Gloomy skies over Osaka

This is one of Japan’s most famous castles, it played a major role in the unification of Japan during the sixteenth century of the Azuchi-Momoyama period. Osaka Castle is situated on a plot of land roughly one kilometer square. It is built on two raised platforms of landfill supported by sheer walls of cut rock, using a technique called Burdock piling, each overlooking a moat. The central castle building is five stories on the outside and eight stories on the inside, and built atop a tall stone foundation to protect its occupants from sword-bearing attackers.
Shin-Sai-bashi – Do you see that shopping street next to the building with the Diesel advertisement? (bright path on right side of picture) That’s Shin Sai Bashi; The shopping area of Osaka. Fabulous. Absolutely love it. Downside is it was far too crowded to shoot all of the stylish people. This picture is taken from the roof terrace (full of trees) of a shopping mall. Had some warm green tea with this view, breathtaking Japan!

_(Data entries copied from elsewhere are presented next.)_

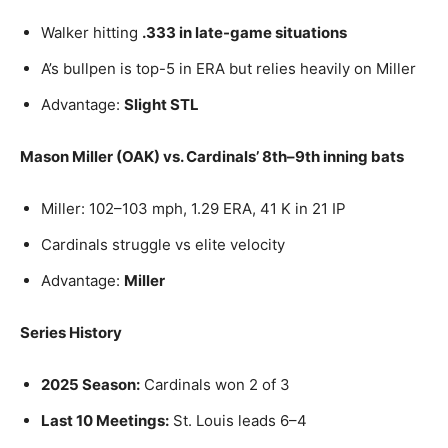
Walker hitting
.333 in late-game situations
A’s bullpen is top-5 in ERA but relies heavily on Miller
Advantage:
Slight STL
Mason Miller (OAK) vs. Cardinals’ 8th–9th inning bats
Miller: 102–103 mph, 1.29 ERA, 41 K in 21 IP
Cardinals struggle vs elite velocity
Advantage:
Miller
Series History
2025 Season:
Cardinals won 2 of 3
Last 10 Meetings:
St. Louis leads 6–4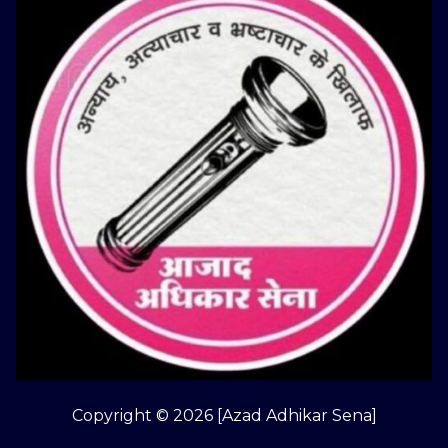
Copyright © 2026 [Azad Adhikar Sena]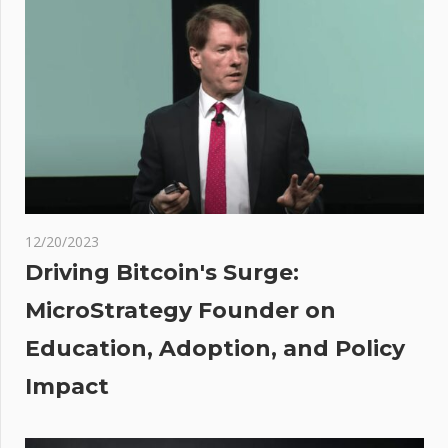
name
reportedly
used by
scammers
in high-
profile
attacks
12/20/2023
hing
Driving Bitcoin's Surge:
e:
MicroStrategy Founder on
y I
Education, Adoption, and Policy
ough
ions
Impact
n
ts-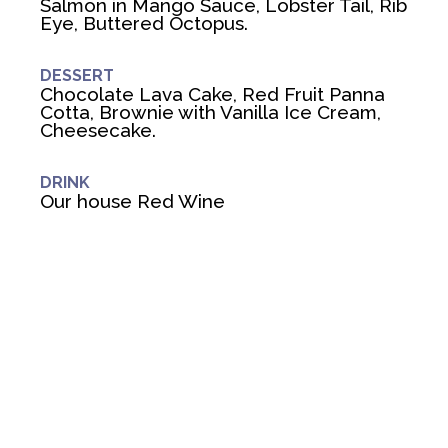
Salmon in Mango Sauce, Lobster Tail, Rib
Eye, Buttered Octopus.
DESSERT
Chocolate Lava Cake, Red Fruit Panna
Cotta, Brownie with Vanilla Ice Cream,
Cheesecake.
DRINK
Our house Red Wine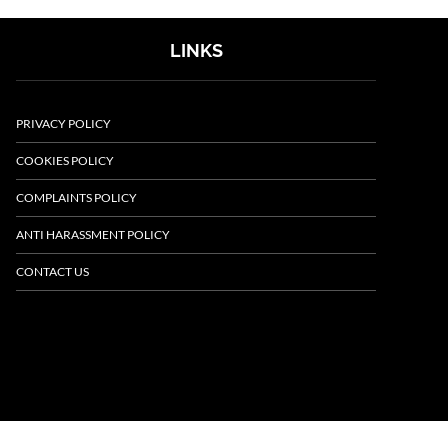
LINKS
PRIVACY POLICY
COOKIES POLICY
COMPLAINTS POLICY
ANTI HARASSMENT POLICY
CONTACT US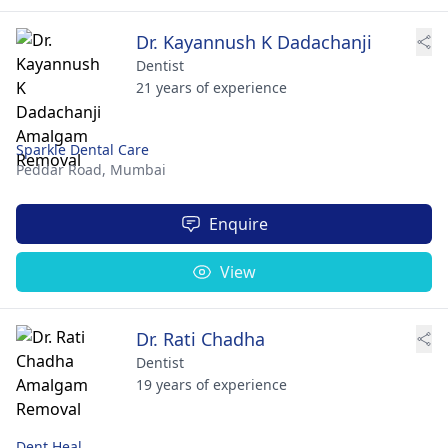
Dr. Kayannush K Dadachanji
Dentist
21 years of experience
Sparkle Dental Care
Peddar Road,
Mumbai
Enquire
View
Dr. Rati Chadha
Dentist
19 years of experience
Dent Heal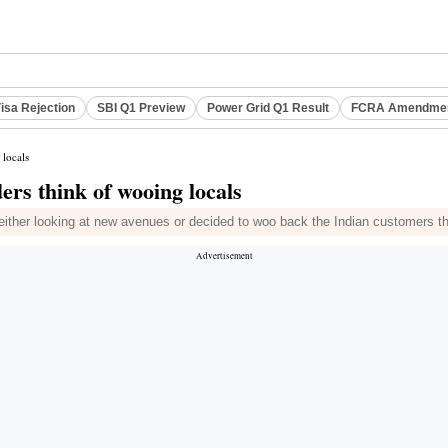
isa Rejection
SBI Q1 Preview
Power Grid Q1 Result
FCRA Amendment
 locals
ers think of wooing locals
e either looking at new avenues or decided to woo back the Indian customers th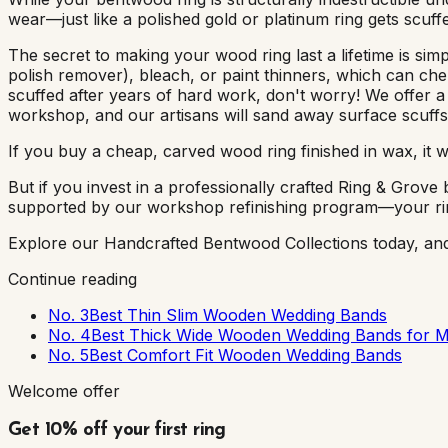
wear—just like a polished gold or platinum ring gets scuff
The secret to making your wood ring last a lifetime is si
polish remover), bleach, or paint thinners, which can chem
scuffed after years of hard work, don't worry! We offer 
workshop, and our artisans will sand away surface scuffs
If you buy a cheap, carved wood ring finished in wax, it wil
But if you invest in a professionally crafted Ring & Grov
supported by our workshop refinishing program—your ring i
Explore our Handcrafted Bentwood Collections today, and fi
Continue reading
No. 3
Best Thin Slim Wooden Wedding Bands
No. 4
Best Thick Wide Wooden Wedding Bands for 
No. 5
Best Comfort Fit Wooden Wedding Bands
Welcome offer
Get 10% off your first ring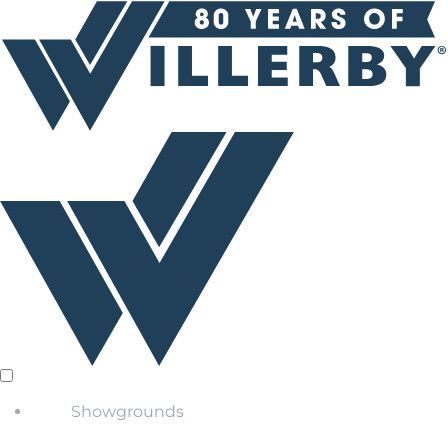
Showgrounds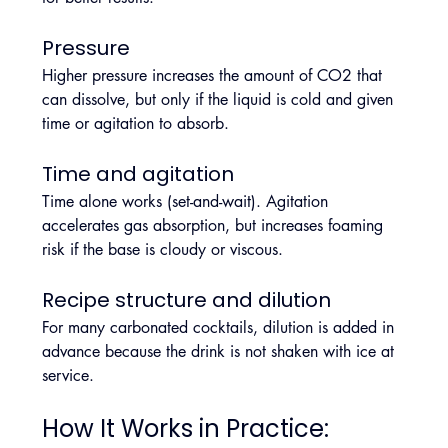
Pressure
Higher pressure increases the amount of CO2 that 
can dissolve, but only if the liquid is cold and given 
time or agitation to absorb.
Time and agitation
Time alone works (set-and-wait). Agitation 
accelerates gas absorption, but increases foaming 
risk if the base is cloudy or viscous.
Recipe structure and dilution
For many carbonated cocktails, dilution is added in 
advance because the drink is not shaken with ice at 
service.
How It Works in Practice: 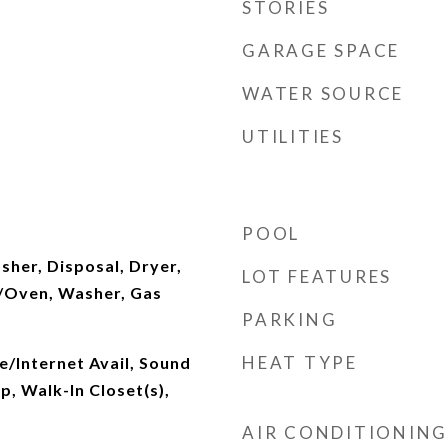
STORIES
GARAGE SPACE
WATER SOURCE
UTILITIES
POOL
sher, Disposal, Dryer,
LOT FEATURES
/Oven, Washer, Gas
PARKING
HEAT TYPE
le/Internet Avail, Sound
, Walk-In Closet(s),
AIR CONDITIONING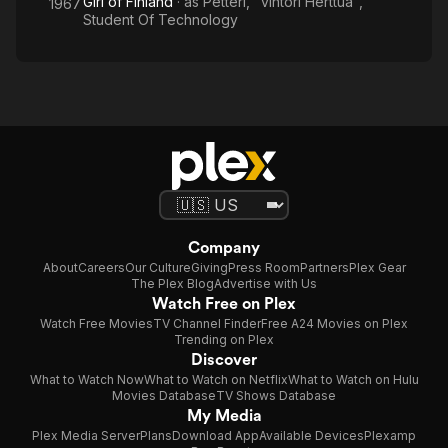
Girl of Finland
· as
Petteri, "vihtori Herttua",
1967
Student Of Technology
Company
About
Careers
Our Culture
Giving
Press Room
Partners
Plex Gear
The Plex Blog
Advertise with Us
Watch Free on Plex
Watch Free Movies
TV Channel Finder
Free A24 Movies on Plex
Trending on Plex
Discover
What to Watch Now
What to Watch on Netflix
What to Watch on Hulu
Movies Database
TV Shows Database
My Media
Plex Media Server
Plans
Download App
Available Devices
Plexamp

Confusing metro here, alas for me.

First impressions of Osaka, Japan

  1. Small coke is actually a small coke
  2. Grannies play Mario Kart and are actually good at it.
  3. Where are the garbage cans? Am I supposed to hold my trash all day?


The luminous tubes in the picture are the number one icon of Osaka. The running man in the middle has been a famous landmark of Osaka since its initial construction in 1919. It bears the Glico running man on a blue race track as well as some of Osaka’s other famous landmarks in the background.


The Shinsekai tower is one of the city icons of Osaka Japan. Total height is 103 m, the main observation deck (behind the star) is at a height of 91 m. Actually, this is the second tower to occupy the site. The original tower was build in 1912 bus was melted down for war material in the second world war, as the tower could be a reference point for American bombing raids on Osaka.